I planned to tell you that a PPD segment was going to air this Friday on FOX so you could be ready to watch, but unfortunately it got moved up to this morning, so I missed it and you may have too. Anyway, it appeared on the nationally syndicated "Morning Show with Mike and Juliet."

The interview featured Melissa Noga, a mom who experienced postpartum anxiety, Dr. Meg Spinelli, Peter Breggin and PSI President Susan Stone. You can, and SHOULD, watch the whole thing here. Melissa was great, Dr. Stone was great, Dr. Spinelli was great, and Peter Breggin was a real ass. He made the whole thing an argument about the "needless use of medication" and said that there was no evidence that antidepressants were related to hormones.

I'M EVIDENCE, SIR.

I and thousands of other women like me are evidence that, when in postpartum crisis, antidepressants can save lives and restore families. May I point out that no one in the PPD arena has ever said that:

1. Every woman who suffers a postpartum mood disorder should take medication; or

2. Every woman who takes medication should remain on it forever.

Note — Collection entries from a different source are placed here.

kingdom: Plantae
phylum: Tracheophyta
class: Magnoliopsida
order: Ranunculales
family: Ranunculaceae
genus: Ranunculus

I don't know where these people come up with this stuff. Most PPMD advocates, myself included, support whatever works, be it exercise, supplements, medication, therapy or a combination of all of the above. What they do say is that women need to get themselves out of the crisis, and if it's meds that do that, then fine. I used meds, and yes it took me several to find the one that worked for me, but once it did it was GREAT. I'm proud of the choices I made. I wouldn't change them for a second. How dare he or anyone else question me, and try to make me feel ashamed of my choice.

Ladies, please listen to people like Meg Spinelli and Susan Stone and Shoshanna Bennett and others who have specifically treated hundreds and hundreds of women with postpartum depression and know the latest information in the field, rather than old men like Peter Breggin, who has been in practice for many decades and seems not to have advanced his understanding of these disorders since the 1950s.